Gileswithachainsaw · 18/08/2014 13:25

And some of us continue to help and watch out for others people's children.

By offering them our seat on a crowded bus or

Gileswithachainsaw · 18/08/2014 13:26

Train rathe than be injured for the sake of someone else's idea of respect

FrenchJunebug · 18/08/2014 14:24

you are so unbelievably u. I would never ask my 3-year old to stand to let a perfectly fine adult to seat, nor would I take him on my lap. If an elderly/pregnant/disabled person needed a seat I would get up not make my son do it. It has nothing to do with respect for kids to stand up but adults bullying them into behaving.

KellyElly · 18/08/2014 16:28

I must just travel on tubes and buses with really nice people on them because my four year old gets offered a seat about 90% of the time and sometimes the person next to the person giving DD a seat offers me their seat! If there was just one seat I would stand and give it to my DD while she is so young and more likely to fall over randomly than me.

All this talk of manners and respect for elders sounds very old fashioned. Especially when we are talking about people over the age of 18, not an older person who actually needs a seat. Surely by the same reckoning 'gentlemen' should be leaping up to give 'a lady' their seat, or is it ok to be ageist but not sexist?

FrenchJunebug · 18/08/2014 16:40

loving your response Kelly!
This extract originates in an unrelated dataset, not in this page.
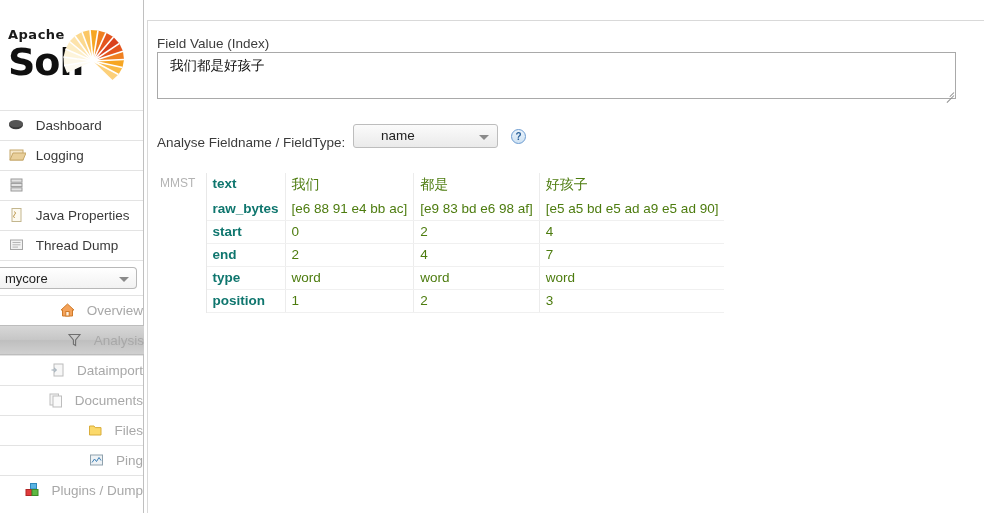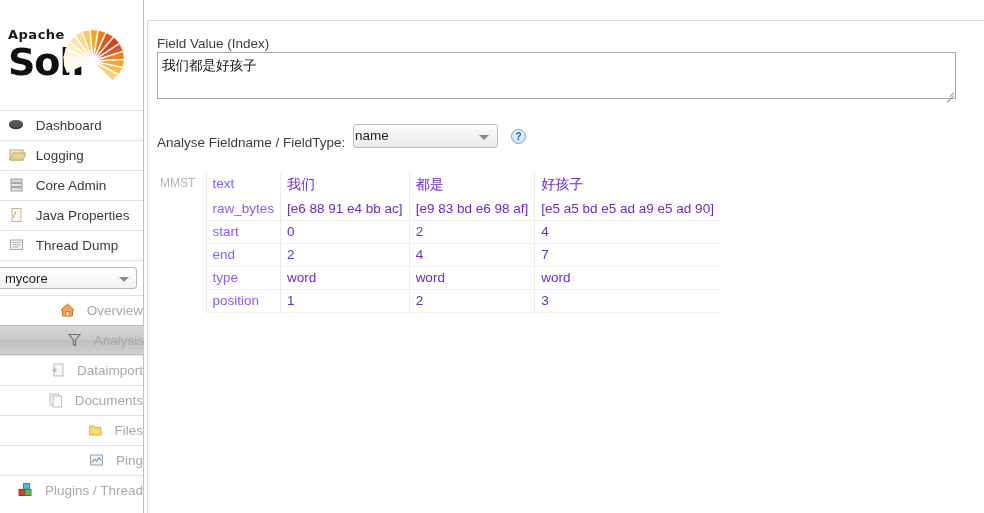"我们都是好孩子" #field-value-input { padding: 4px 4px -> 4px 12px }
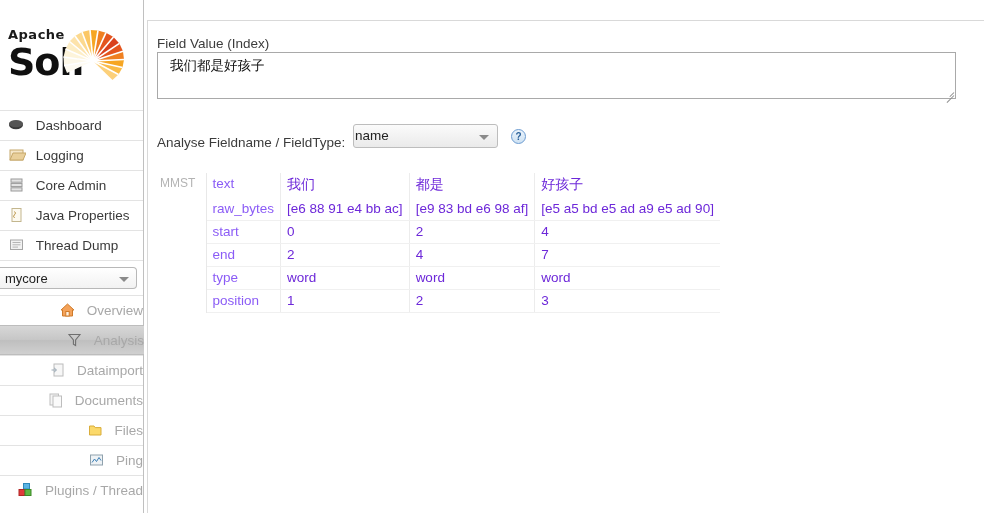"name" #fieldtype-select { padding-left: 1px -> 27px }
And I have the same nice experience as you of the London underground.

KellyElly · 18/08/2014 16:49

Imagine that French, nice, kind, well mannered people on the tube giving up their seats for same little kids who, in the parallel universe of MN, should supposedly be getting up for them. It's all going to get very confusing on my next journey on public transport with DD Grin

HavanaSlife · 18/08/2014 16:57

I sit the 3 year old on my knee if the bus /waiting room is packed, it's no hardship and he gets on the bus free. Unless you are travelling for hours or you have a disability yourself there's no reason for them to have their own seat

MuddlingMackem · 20/08/2014 00:21

I prefer to sit a child on my knee if possible as it means one fewer person standing and cluttering up the aisle of the bus/metro and getting in everybody else's way. Grin

edamsavestheday · 21/08/2014 14:54

French, seriously, you wouldn't put your child on your lap? Why on earth not?

Catsize · 21/08/2014 16:09

YANBU. Drives me bonkers. Same applies at social functions etc.
I have sat my partner on my knee before now to give someone a seat.
It is about respect and consideration for others, both of which appear to be diminishing.

MorrisZapp · 21/08/2014 16:16

Yanbu. What is this nonsense about not being allowed to stand on Lothian buses? I'm on one as I type. Standing is absolutely the norm.

MorrisZapp · 21/08/2014 16:17

There are straps dangling from the ceiling.